I was not the only one to find this arrogation of “activism” offensive, demeaning and counter-productive. One of the most refreshing aspects of our recent seminar at the World Peace Foundation was finding out just how much the consensus among national civil society activists from Uganda and Congo, as well as Sudan, has coalesced around the view that the basic narratives and policy prescriptions of the Enough Project and its ilk are not only simplified and simplistic, but actually pernicious. Theirs isn’t activism: it’s insider lobbying within the Washington establishment using celebrity hype as leverage. They are not just a benign variant of advocacy, perhaps somewhat simplified: they are wrong.
To be clear, I probably have fewer misgivings about Enough's style of advocacy than some other scholars and activists. I don't mind them promoting simplistic narratives or enlisting celebrity spokespeople, for example, just as I don't mind anti-poverty groups that pull on heartstrings or environmental groups featuring polar bears desperately swimming toward ice floes.

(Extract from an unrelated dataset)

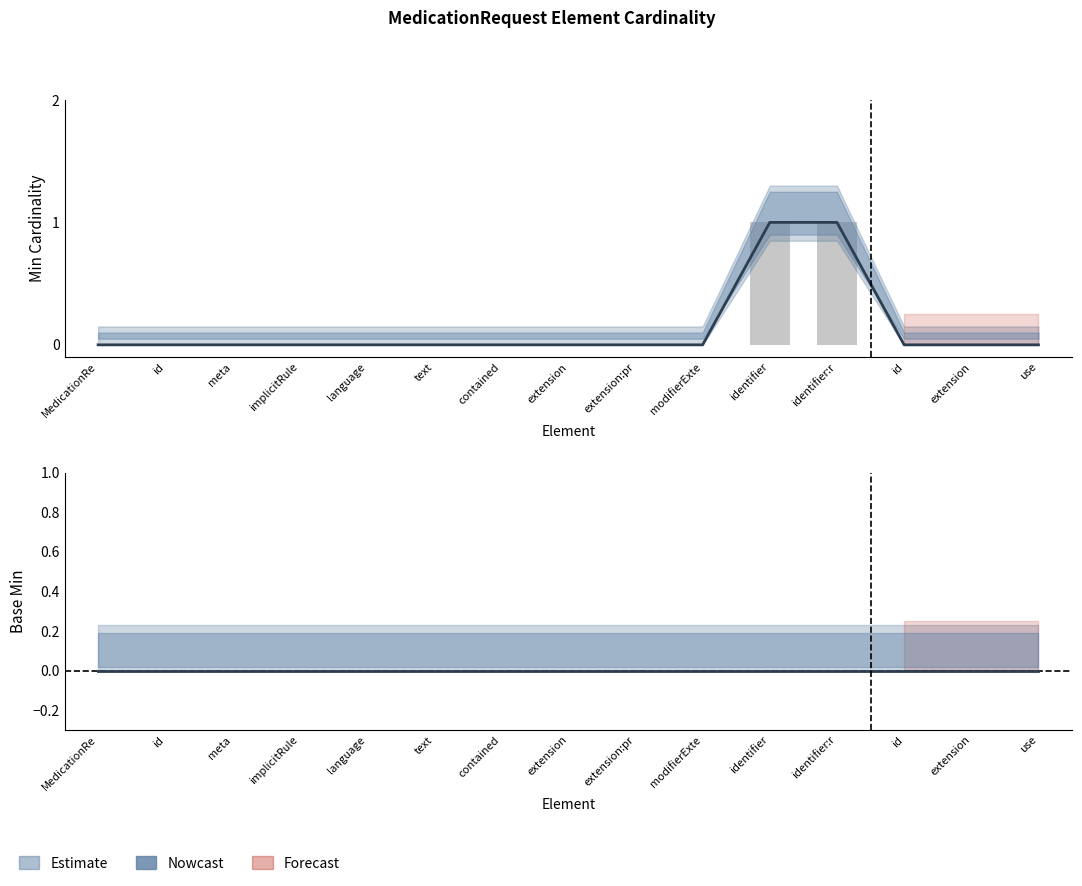

How many data points does each series have?

15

I don't even mind Prendergast's self-promotional style, or at any rate, not that much. I find it in poor taste, but I appreciate that it's incredibly hard to enlist Americans in causes far from home and about which they have no first-hand experience. My quarrel with Enough is much simpler: The policy they promoted to help end the conflicts in the Congo--the conflict minerals campaign--caused irremediable damage to the million or so people who depend on the trade for their livelihood, while doing nothing to help end the conflicts. And what's worse: They were warned of the dangers their campaign would cause by knowledgeable, local experts, yet went ahead with it anyway.